15 min read · 3200 words

Building Product in the AI Era

Why this chapter exists

Two years ago, “AI in engineering” meant autocomplete. Today — April 2026 — it means a coding agent opening twelve PRs overnight, a junior engineer who ships faster than a senior did in 2023, and a performance review cycle where nobody is sure how to separate the engineer’s contribution from the tools’.

This chapter is about what has actually changed for the engineering manager, and what hasn’t. Most of the existing advice in this book still holds. A few specific things have been upended, and pretending they haven’t is how you end up managing a 2026 team with a 2022 operating system.

If you read a management book published before 2024 and it doesn’t mention coding agents, treat its delivery and productivity advice with caution. The underlying dynamics of engineering work have shifted. Not all of it, but enough that a handful of standard practices now mislead more than they help.

What actually changed

Three things are materially different from where we were three years ago:

  1. The unit of engineering output is smaller and more frequent. An engineer who used to ship 3-5 PRs a week now ships 15-25, and a significant fraction of those are agent-generated, human-reviewed.

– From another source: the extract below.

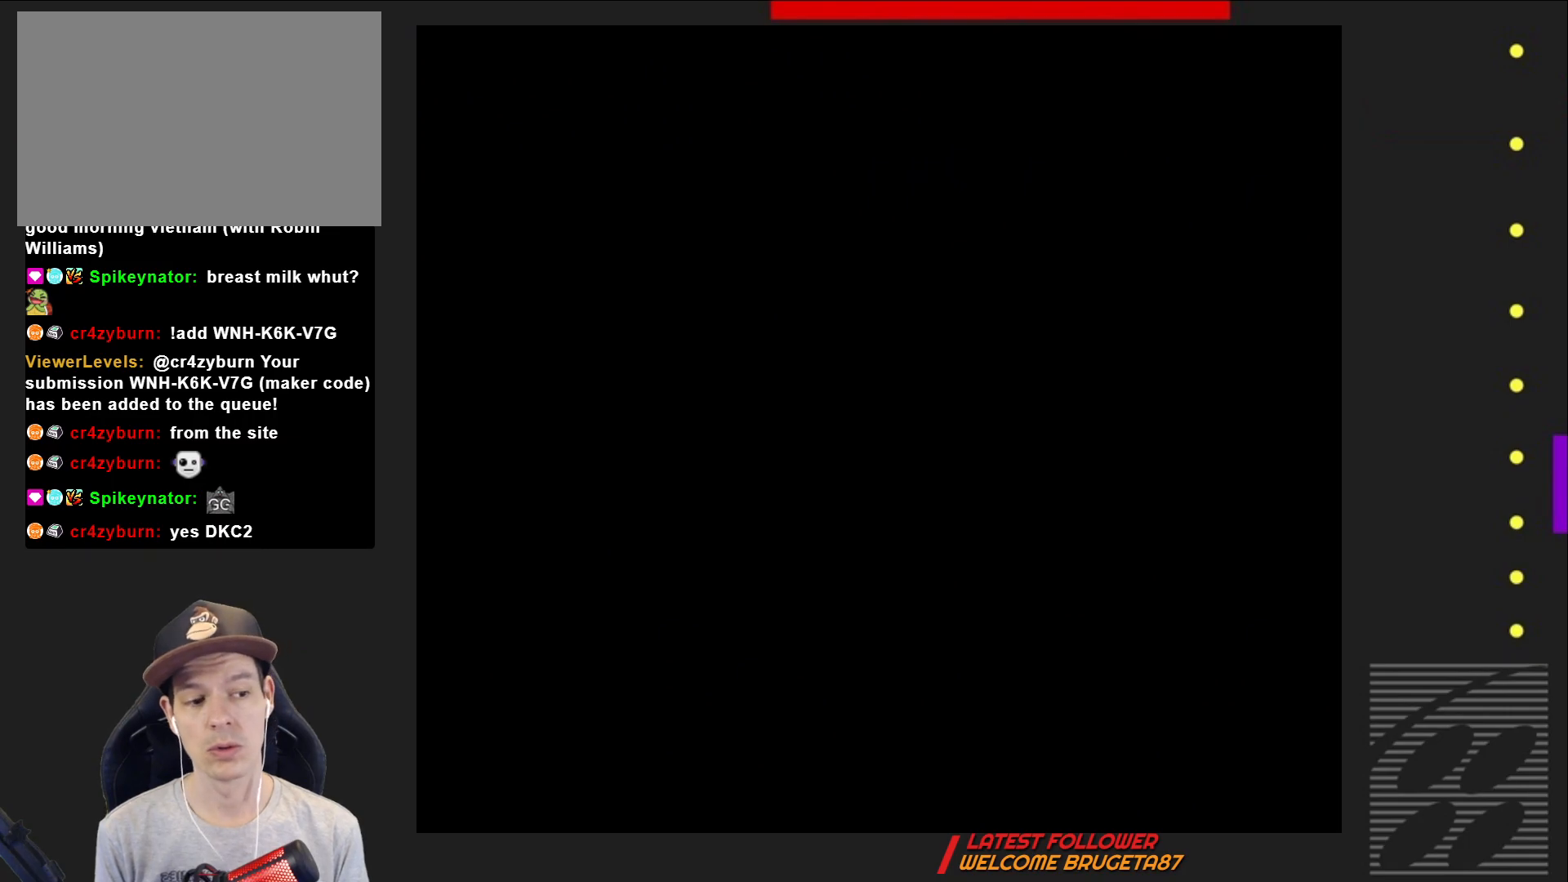
{"buttons": ["SQUARE"], "events": []}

The firehose is real.

  2. The expertise that matters has shifted from “writing code” to “specifying, reviewing, and integrating code.” Engineers are spending less time authoring and more time directing — or they should be, if they’re doing it right.

  3. The junior-to-senior apprenticeship has broken down. Junior engineers used to build judgment by writing a lot of bad code and having seniors tell them why it was bad. Agents have compressed the writing-bad-code phase almost to zero, which sounds like a productivity win and is also a crisis for how engineers learn the craft.

Everything in this chapter is a consequence of one of those three.

Staffing implications

You probably need fewer engineers per feature — and different ones

Teams that have integrated agents well are shipping more with the same headcount, or the same with less. The specific claim that “one engineer can now do the work of three” is mostly marketing, but a careful modal number is closer to 1.3-1.8x for well-scoped feature work, and essentially unchanged for the messy judgment-heavy work (architecture, migrations, incident response, product strategy).

Practical implications:

  • Headcount planning assumptions from 2022 are wrong. Most of them over-estimate the engineers needed for feature work and under-estimate the engineers needed for the integration, review, and judgment work around it.
  • The distribution of seniority matters more than the total headcount. A team of three seniors and two agents-as-tooling outperforms a team of six mid-level engineers without them. Leverage is in the senior tier.
  • Hiring junior engineers is no longer an obvious productivity bet. They have less to write, which means less of their previous ramp-up mechanism. They’re still worth hiring — for the pipeline, for diversity of thought, for the engineers they become — but the short-term ROI math has shifted. Be deliberate about why you’re hiring a junior.

The manager’s span of control is probably higher than it used to be

With agents absorbing the mechanical work, the manager-to-engineer ratio that felt crowded at 1:6 in 2022 now feels reasonable at 1:8-1:10. But only if the manager has reorganized their own work: less “sync with each engineer on what they’re coding” and more “help each engineer decide what to work on and how to validate it.”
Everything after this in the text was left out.